The perceived utility of the workshops was influenced by parents’ prior culinary and nutritional knowledge. This was mainly related to foodborne illness prevention as 58% of participants reported not being interested by this specific content (Table 5). These parents stated they had received thorough instructions by the nursing staff and were already applying the principles at home. Conversely, other parents found that reminders of the rules for prevention of foodborne infections were helpful.
The perceived utility was influenced positively or negatively by the child’s medical condition. Some parents reported that their child could eat everything, so they did not perceive the workshops as useful. Other mentioned that their child was picky and that this was a barrier to attend.

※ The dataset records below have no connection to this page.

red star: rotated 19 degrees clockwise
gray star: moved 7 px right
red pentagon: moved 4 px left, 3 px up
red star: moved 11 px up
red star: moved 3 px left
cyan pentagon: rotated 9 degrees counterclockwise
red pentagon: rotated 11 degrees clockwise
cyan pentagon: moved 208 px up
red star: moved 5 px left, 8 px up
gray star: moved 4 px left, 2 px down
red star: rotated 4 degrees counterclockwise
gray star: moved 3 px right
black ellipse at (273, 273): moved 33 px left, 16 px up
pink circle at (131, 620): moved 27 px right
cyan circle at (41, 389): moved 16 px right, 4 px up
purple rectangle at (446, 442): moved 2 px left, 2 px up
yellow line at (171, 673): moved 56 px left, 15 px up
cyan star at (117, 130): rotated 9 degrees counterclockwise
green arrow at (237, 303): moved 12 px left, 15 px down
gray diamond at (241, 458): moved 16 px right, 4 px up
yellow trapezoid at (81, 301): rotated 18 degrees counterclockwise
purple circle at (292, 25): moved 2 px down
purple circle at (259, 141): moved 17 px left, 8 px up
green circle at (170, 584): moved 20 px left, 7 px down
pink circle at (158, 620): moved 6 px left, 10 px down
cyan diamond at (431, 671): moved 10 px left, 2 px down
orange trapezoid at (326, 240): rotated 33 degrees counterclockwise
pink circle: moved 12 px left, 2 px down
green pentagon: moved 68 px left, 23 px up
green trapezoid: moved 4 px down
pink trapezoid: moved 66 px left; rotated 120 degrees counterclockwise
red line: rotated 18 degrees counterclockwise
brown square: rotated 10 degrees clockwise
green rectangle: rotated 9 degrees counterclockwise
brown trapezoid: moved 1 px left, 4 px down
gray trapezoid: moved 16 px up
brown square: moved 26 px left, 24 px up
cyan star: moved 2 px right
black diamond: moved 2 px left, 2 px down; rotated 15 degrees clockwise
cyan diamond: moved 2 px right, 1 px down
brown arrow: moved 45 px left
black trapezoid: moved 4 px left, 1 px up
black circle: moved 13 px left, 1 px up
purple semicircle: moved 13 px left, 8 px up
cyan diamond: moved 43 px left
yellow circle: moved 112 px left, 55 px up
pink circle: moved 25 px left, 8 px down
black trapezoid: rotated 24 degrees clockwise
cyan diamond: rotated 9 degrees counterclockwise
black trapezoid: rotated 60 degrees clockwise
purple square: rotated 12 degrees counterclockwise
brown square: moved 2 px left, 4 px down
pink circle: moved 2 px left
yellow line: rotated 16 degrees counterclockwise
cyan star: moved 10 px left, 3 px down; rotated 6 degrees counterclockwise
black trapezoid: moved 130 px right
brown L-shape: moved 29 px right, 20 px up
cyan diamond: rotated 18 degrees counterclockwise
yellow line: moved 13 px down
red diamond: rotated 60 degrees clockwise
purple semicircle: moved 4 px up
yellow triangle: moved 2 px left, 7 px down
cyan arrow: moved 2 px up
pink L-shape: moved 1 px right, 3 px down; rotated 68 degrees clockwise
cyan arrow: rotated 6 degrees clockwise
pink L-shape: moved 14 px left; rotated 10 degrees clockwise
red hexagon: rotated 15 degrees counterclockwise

Parents’ interest towards the activity was also often related to treatment side effects:
(Field notes) One mother stated that, at the moment, her child was well and that she will consider [the workshops] if the child loses weight.
(Survey) The utility of the workshops is related to the treatment side effects and the child’s eating habits.
Thus, 62% of the parents surveyed (n=16/26, Table 5) reported that the workshop theme was not related to the child’s current condition, which was a barrier for participation. The survey showed that Changes in taste during cancer therapy, Meal fortification and Planning quick and economic meals were the most useful workshops for 38%, 31% and 27% of the parents, respectively (Table 5). Parents reported that the least useful workshops for them were Adapting diet to eating-related side effects of treatments (31%), Mediterranean diet and health (23%) and Planning quick and economic meals (19%) (Table 5). Among the families who stated that the least useful theme was Adapting diet to eating-related side effects of treatments, 25% also reported that their child did not suffer from these side effects. One mother specified that even though she did not find this theme useful, it could be for other parents.